Words of Worth

“You can’t have your cake and eat it too! Or can you?”

March 28, 2020

I was recently reminded of the phrase, “You can’t have your cake and eat it too!”, while speaking at a women’s church retreat which was celebrating their 25th anniversary of “retreating”. One of the women in attendance made a cake, in honor of the occasion, displaying the topic for the weekend along with an appropriate graphic. When the cake was cut and I was given my piece of the cake, my slice had the word “EAT” on it (see picture below). Immediately, I exclaimed, “Who said you can’t have your cake and eat it too? Look here! The cake is actually telling me to eat it!” The proof was in the pudding, or the cake batter, that it was okay to have my cake and eat it!

However, what does that phrase really mean? It is a bit confusing because why would you have cake and NOT eat it? Well, part of the confusion, for me at least, rests in how I was used to hearing the phrase— “you can’t have your cake and eat it too”. Apparently, the original version of this idiom was actually the reverse: “You can’t eat your cake and have it too!”. That makes a lot more sense. In the reverse, it is clear that if you eat your cake then you can no longer have it (except on your hips and thighs) because it has gone the way of all devoured food.

Now that the meaning is cleared up, why would we even use this phrase? We use this phrase whenever we’re trying to convince someone that they cannot have two mutually exclusive realities, like eating their cake while still somehow possessing it. In modern paraphrasing, “You can’t have it both ways!” or “You can’t have the best of both worlds!”

This caused me to wonder if the Bible has anything to say about eating your cake and having it too! Sure enough, in Proverbs 14: 4 we find, not cake, but stables and cattle:

Where there are no oxen, the manger is clean,
    but abundant crops come by the strength of the ox.

If you want your manger to be clean, then you cannot have oxen in it. However, if you want the abundant crops to be harvested, you need the strength of the ox – you need oxen in your barn. So you have to choose: clean barn or big harvest? You cannot have both the clean barn and the abundance of crops that the strength of the oxen helps gather.
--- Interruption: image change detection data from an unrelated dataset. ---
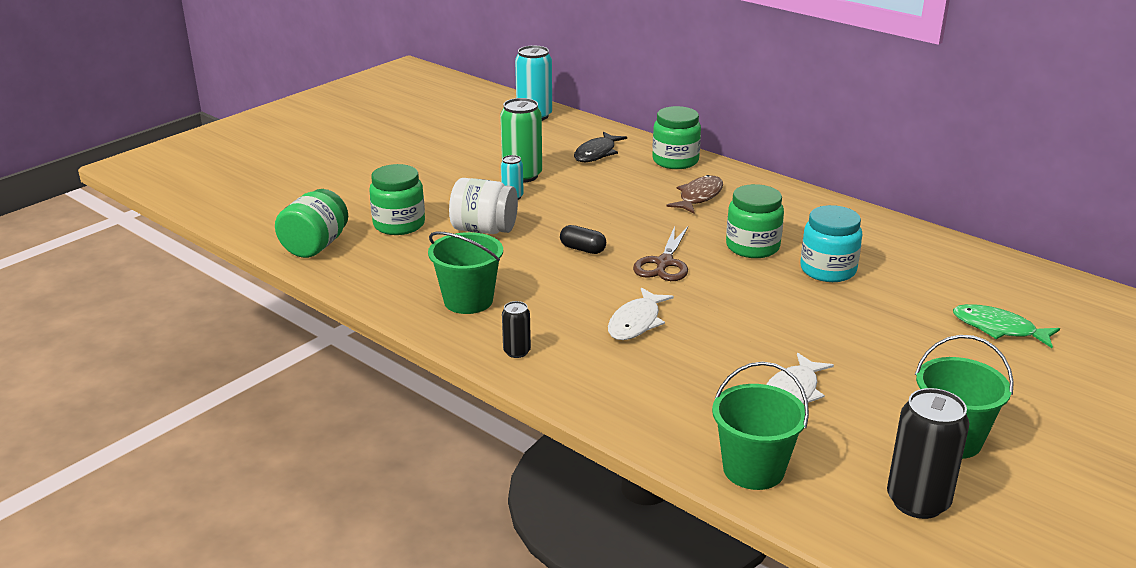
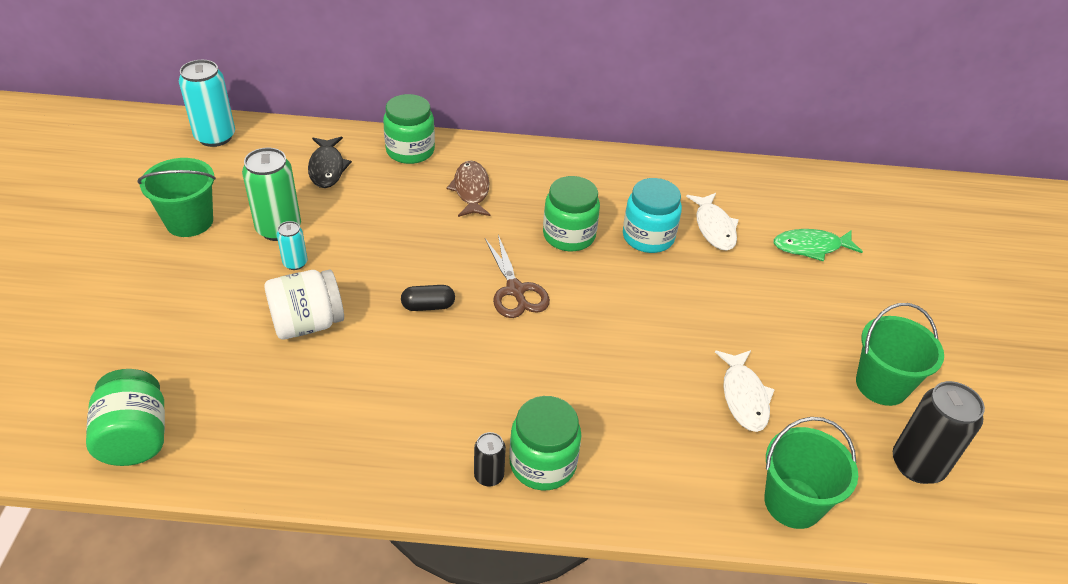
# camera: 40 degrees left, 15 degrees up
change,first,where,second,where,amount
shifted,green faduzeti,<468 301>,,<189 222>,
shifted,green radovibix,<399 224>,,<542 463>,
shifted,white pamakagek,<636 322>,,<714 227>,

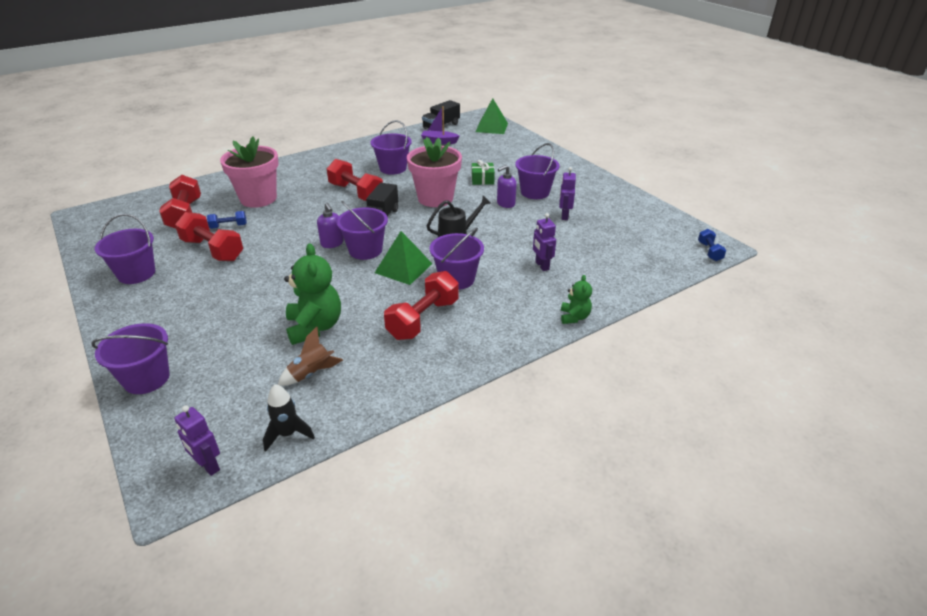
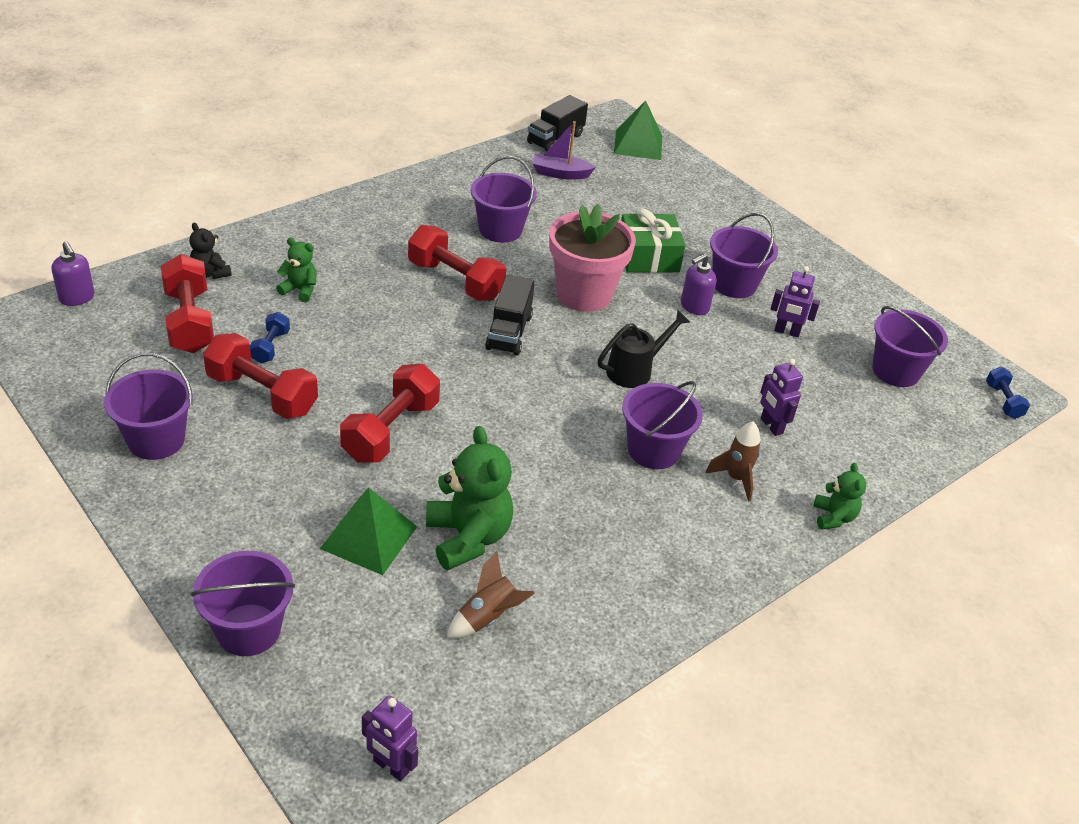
# camera: 10 degrees left, 5 degrees up
change,first,where,second,where,amount
shifted,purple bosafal,<332 243>,,<77 298>,
new,,,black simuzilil,<210 273>,
rotated,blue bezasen,<228 226>,,<270 347>,60 degrees counterclockwise
swapped,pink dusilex,<258 199>,green simuzilil,<300 290>,
shifted,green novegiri,<403 268>,,<369 537>,
shifted,red bezasen,<423 319>,,<391 431>,
scaled,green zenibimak,<482 179>,,<648 256>,x1.57
new,,,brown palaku,<736 478>,
rotated,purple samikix,<564 216>,,<786 332>,75 degrees counterclockwise
shifted,purple faduzeti,<365 250>,,<896 371>,
gone,black palaku,<288 434>,,,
You can’t have your cake and eat it too!

How often do I attempt to have it both ways in my walk with the Lord? How often do I want to have my will and way be done in my life along with God’s will? My cake and eat it too?

But is it possible to eat our cake and have it too? I think it is if we eat spiritual cake–God’s Word! Jeremiah reminds us we can eat God’s Word, while Psalm 34:8 tells us how good it is:

Your words were found, and I ate them, and your words became to me a joy and the delight of my heart, (Jeremiah 15: 16)

Taste and see that the Lord is good. (Psalm 34:8)  

The bonus in this eating is that we can still have this spiritual cake, even after we have tasted and eaten, because Matthew declares,

Heaven and earth will pass away, but my words will not pass away. (Matthew 24: 35)

And Isaiah reads,

The grass withers, the flower fades,
    but the word of our God will stand forever. (Isaiah 40:8)

So, go ahead! Enjoy! Eat your spiritual cake and have it too and enjoy the goodness of God in your life!